Yesterday we got into a very healthy discussion with my husband about mutual submission.
Let me share some insights we found from the word.
The Bible says in Ephesians 5:21 that married couples ought to submit to one another. To quote the word correctly, the Bible says, Submit to one another out of reverence for Christ.
I have got so many ladies text me asking, why is it only me? Why the women? Why can’t the men submit too? Why should I follow what he says and he seem to disregard me or my input?
To begin with, let me emphasize on this, the Bible does not insist on the women alone. God isn’t biased in any way. As a matter of fact, He is so wise, that He regards our own imagination or thoughts as foolishness.
You see, when the Bible admonishes and commands us to submit, God knew that this was not such a natural occurrence to us.

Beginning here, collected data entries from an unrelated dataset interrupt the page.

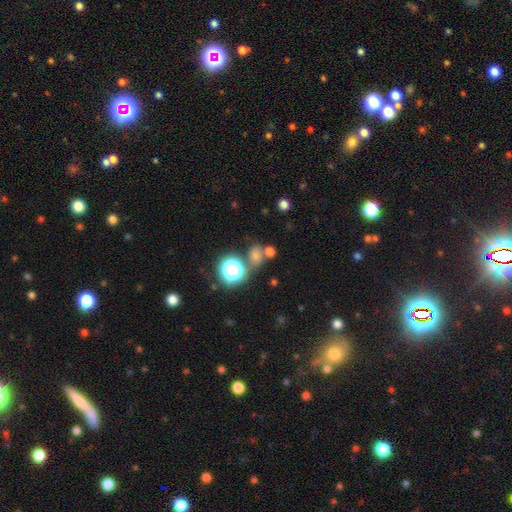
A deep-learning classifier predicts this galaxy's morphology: Q: Smooth or featured?
A: smooth (63%); runner-up: star or artifact (29%)
Q: How rounded?
A: round (67%); runner-up: in between (32%)
Q: Merging?
A: none (60%); runner-up: merger (24%)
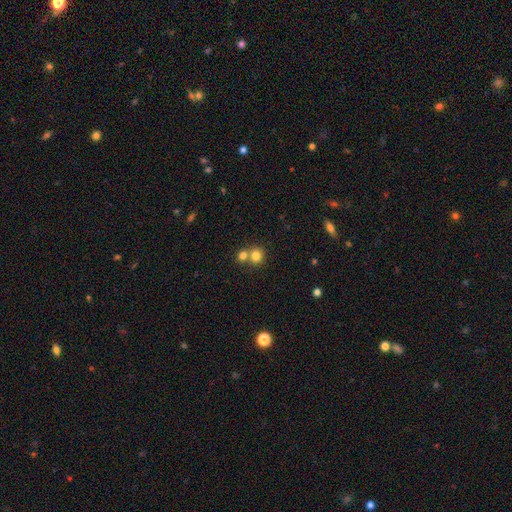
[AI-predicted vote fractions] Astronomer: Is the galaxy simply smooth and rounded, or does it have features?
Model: smooth — 79%.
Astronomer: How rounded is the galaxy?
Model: round — 86%.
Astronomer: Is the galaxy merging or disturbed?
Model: none — 48% (runner-up: merger, 44%).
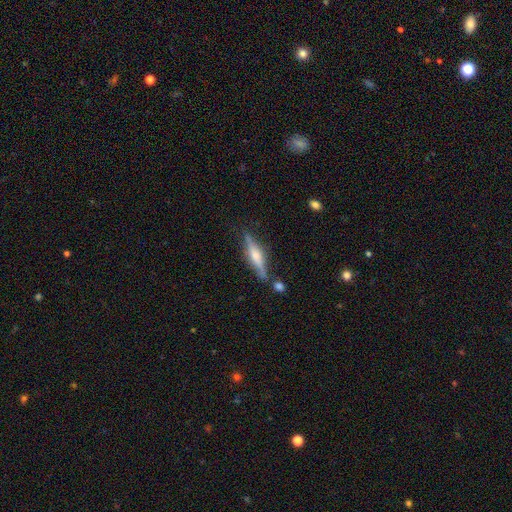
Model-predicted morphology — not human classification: This appears to be a featured or disk galaxy (64%) viewed edge-on (96%) with a rounded central bulge (76%). Merging: none (75%).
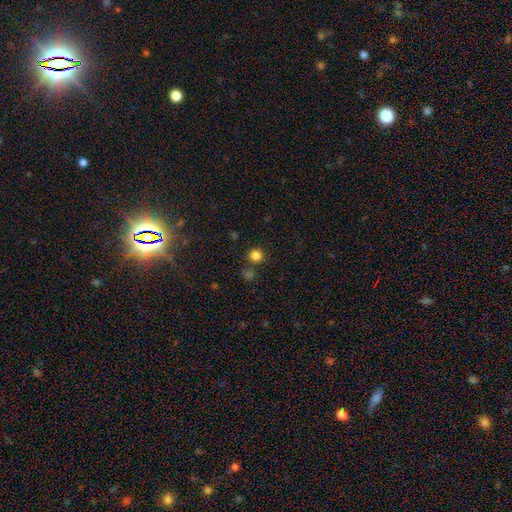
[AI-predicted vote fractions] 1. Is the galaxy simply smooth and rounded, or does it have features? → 82% smooth, 14% star or artifact, 4% featured or disk.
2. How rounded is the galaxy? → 94% round, 5% in between, 1% cigar-shaped.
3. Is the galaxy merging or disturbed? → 82% none, 8% merger, 7% minor disturbance, 3% major disturbance.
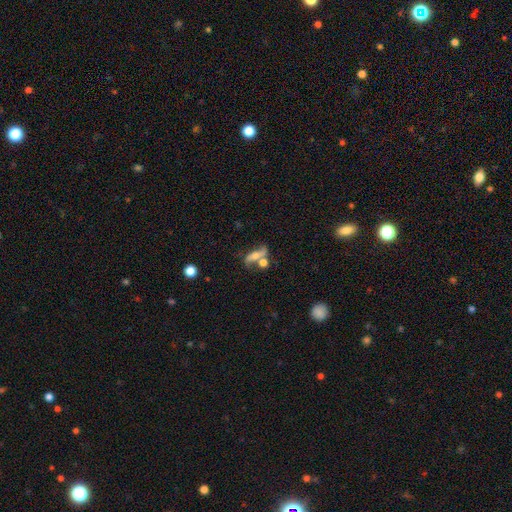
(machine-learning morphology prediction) smooth-or-featured: featured or disk: 51% | smooth: 37% | star or artifact: 11%
  disk-edge-on: no: 72% | yes: 28%
  merging: none: 42% | merger: 31% | minor disturbance: 16% | major disturbance: 11%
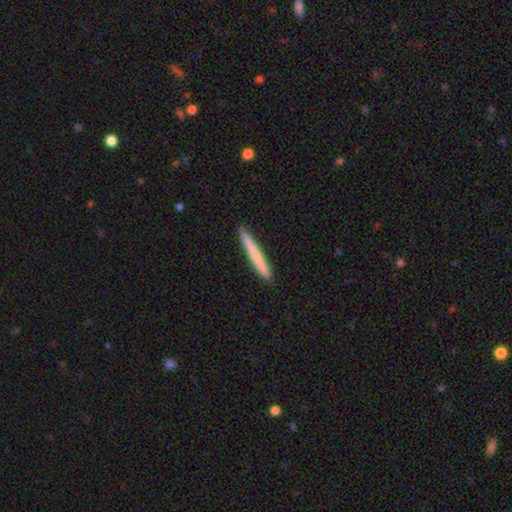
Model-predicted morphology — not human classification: A smooth galaxy with no disk features (69%) that is cigar-shaped (97%). Merging: none (92%).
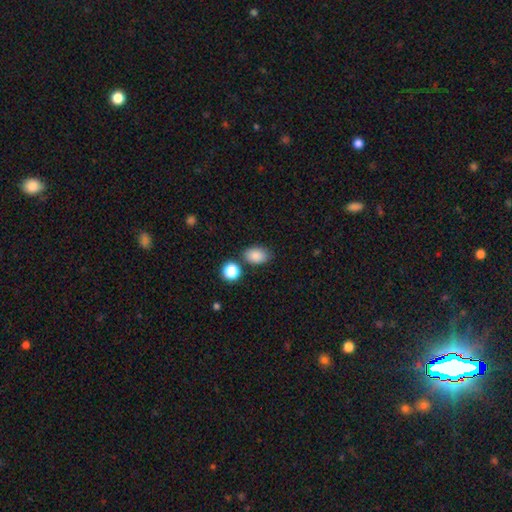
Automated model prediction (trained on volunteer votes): The model was most divided on "merging": none: 77%, minor disturbance: 13%, merger: 7%, major disturbance: 3%. More confident: smooth or featured — smooth (86%); how rounded — in between (85%).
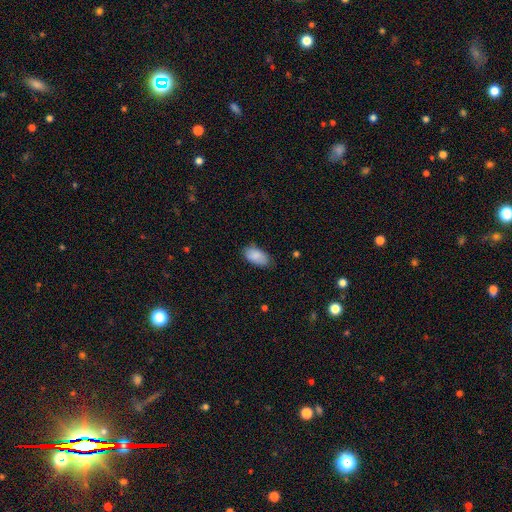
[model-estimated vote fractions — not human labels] smooth 87%, star or artifact 6%, featured or disk 6%. Down the decision tree: how rounded — in between (94%); merging — none (74%).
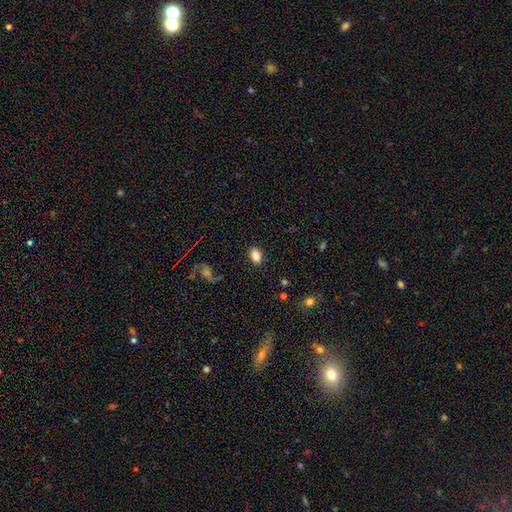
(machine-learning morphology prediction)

Our natural inclination is to be “one” with someone, to love, to cling, to hold, to help, that’s what come naturally to us.
For the men, their natural insist is to reason with logic and accord respect to whoever desires, and that is why God, in His infinite wisdom, commanded the man to leave and cleave to his wife, and to love her.
God told us to do what does not happen to us naturally, couple that with the fact that our sinful nature draws each and every one without blushing to ourselves.
We naturally and instinctively look out for our own welfare before the other person.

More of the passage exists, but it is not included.